*Excerpted text*:
Christopher Columbus (between August 25 and October
31, 1451 – May 20, 1506) was a Genoese navigator, colonizer and explorer
whose voyages across the Atlantic Ocean—funded by Queen Isabella of
Spain—led to general European awareness of the American continents in
the Western Hemisphere. Italian mariner and navigator Christopher Columbus
was widely believed to be the first European to sail across the Atlantic Ocean
and successfully land on the American continent. In Spanish he is called Cristobal
Colon, in Portuguese Cristovio Colombo and in Italian Cristoforo Colombo.
Born between August and October 1451, in Genoa, Italy, Columbus was the eldest
son of Domenico Colombo, a wool-worker and small-scale merchant, and his wife,
Susanna Fontanarossa; he had two younger brothers, Bartholomew and Diego.
He received little formal education and was a largely self-taught man, later
learning to read Latin and write Castilian.
Christopher Columbus began working at
sea early on, and made his first considerable voyage, to the Aegean island of
Chios, in 1475. A year later, he survived a shipwreck off Cape St. Vincent and
swam ashore, after which he moved to Lisbon, Portugal, where his brother Bartholomew,
an expert chart maker, was living. Both brothers worked as chartmakers, but
Columbus already nurtured dreams of making his fortune at sea. In 1477, he sailed
to England and Ireland, and possibly Iceland, with the Portuguese marine, and
he was engaged as a sugar buyer in the Portuguese islands off Africa (the Azores,
Cape Verde, and Madeira) by a Genoese mercantile firm. He met pilots and navigators
who believed in the existence of islands farther west. It was at this time that
he made his last visit to his native city, but he always remained a Genoese,
never becoming a naturalized citizen of any other country.

Red Indians
Christopher Columbus, after returning
to Lisbon, married the well-born Dona Filipa Perestrello e Moniz in 1479. Their
son, Diego, was born in 1480. Felipa died in 1485, and Columbus later began
a relationship with Beatriz Enríquez de Harana of Cordoba, with whom
he had a second son, Ferdinand. (Columbus and Beatriz never married, but he
provided for her in his will and legitimatized Ferdinand, in accordance with
Castilian law.)

*Extracted entries*:
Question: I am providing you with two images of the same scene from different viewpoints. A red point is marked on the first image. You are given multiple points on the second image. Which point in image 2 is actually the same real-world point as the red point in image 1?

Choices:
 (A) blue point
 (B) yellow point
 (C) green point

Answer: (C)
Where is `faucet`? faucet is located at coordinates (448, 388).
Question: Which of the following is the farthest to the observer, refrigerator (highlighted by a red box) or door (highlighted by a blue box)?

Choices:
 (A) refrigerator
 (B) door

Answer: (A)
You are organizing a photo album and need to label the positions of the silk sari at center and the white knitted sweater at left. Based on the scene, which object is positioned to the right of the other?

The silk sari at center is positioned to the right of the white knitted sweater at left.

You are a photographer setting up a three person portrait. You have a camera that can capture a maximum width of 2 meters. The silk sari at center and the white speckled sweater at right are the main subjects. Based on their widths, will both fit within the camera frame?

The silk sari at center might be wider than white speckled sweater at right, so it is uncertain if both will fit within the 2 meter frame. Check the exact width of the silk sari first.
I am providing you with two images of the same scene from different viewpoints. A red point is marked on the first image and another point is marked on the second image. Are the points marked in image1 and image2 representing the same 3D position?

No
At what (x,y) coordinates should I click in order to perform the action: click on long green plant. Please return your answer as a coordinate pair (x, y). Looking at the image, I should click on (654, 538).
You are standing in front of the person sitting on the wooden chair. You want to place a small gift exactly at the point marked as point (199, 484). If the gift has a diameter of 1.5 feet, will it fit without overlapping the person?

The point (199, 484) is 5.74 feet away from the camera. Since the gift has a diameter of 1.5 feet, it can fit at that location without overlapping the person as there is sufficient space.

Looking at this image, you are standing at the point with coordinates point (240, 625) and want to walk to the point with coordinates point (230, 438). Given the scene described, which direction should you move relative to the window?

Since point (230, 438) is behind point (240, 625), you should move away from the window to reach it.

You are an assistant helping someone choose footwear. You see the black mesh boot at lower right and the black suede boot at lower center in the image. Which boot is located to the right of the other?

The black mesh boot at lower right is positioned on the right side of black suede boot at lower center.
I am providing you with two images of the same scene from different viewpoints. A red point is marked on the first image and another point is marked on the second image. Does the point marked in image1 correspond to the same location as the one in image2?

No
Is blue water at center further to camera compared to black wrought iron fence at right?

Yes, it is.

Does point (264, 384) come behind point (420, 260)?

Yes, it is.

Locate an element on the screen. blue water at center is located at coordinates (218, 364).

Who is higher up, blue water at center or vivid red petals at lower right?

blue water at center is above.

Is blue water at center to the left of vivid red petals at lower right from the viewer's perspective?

*Written tasks*:
• a. Answer these questions using the text on Christopher Columbus. Put each answer on its own line, marked the same way as its question.
(i) What was the occupation of Columbus's father, Domenico Colombo?
(ii) To which island did Columbus make his first considerable voyage, and in what year?
(iii) In what year was Columbus's son Diego born?
• b. Carry on the text on Christopher Columbus, starting after its last sentence.

*Answers to the exercise*:
• a.
(i) He was a wool-worker and small-scale merchant.
(ii) He sailed to the Aegean island of Chios in 1475.
(iii) Diego was born in 1480.

• b.
His initial 1492 voyage came at a critical
time of growing national imperialism and economic competition between developing
nation states seeking wealth from the establishment of trade routes and colonies.
In this sociopolitical climate, Columbus's far-fetched scheme won the attention
of Queen Isabella of Spain. Severely underestimating the circumference of the
Earth, he estimated that a westward route from Iberia to the Indies would be
shorter and more direct than the overland trade route through Arabia. If true,
this would allow Spain entry into the lucrative spice trade — heretofore
commanded by the Arabs and Italians. Following his plotted course, he instead
landed within the Bahamas Archipelago at a locale he named San Salvador. Mistaking
the North-American island for the East-Asian mainland, he referred to its inhabitants
as "Indios".

Christopher and Isabella
Columbus had become a master mariner
in the Portuguese merchant service, by the time he was 31 or 32. It is thought
by some that he was greatly influenced by his brother, Bartholomew, who may
have accompanied Bartholomew Diaz on his voyage to the Cape of Good Hope, and
by Martin Alonso Pinzon, the pilot who commanded the Pinta on the first voyage.
Columbus was but one among many who believed one could reach land by sailing
west.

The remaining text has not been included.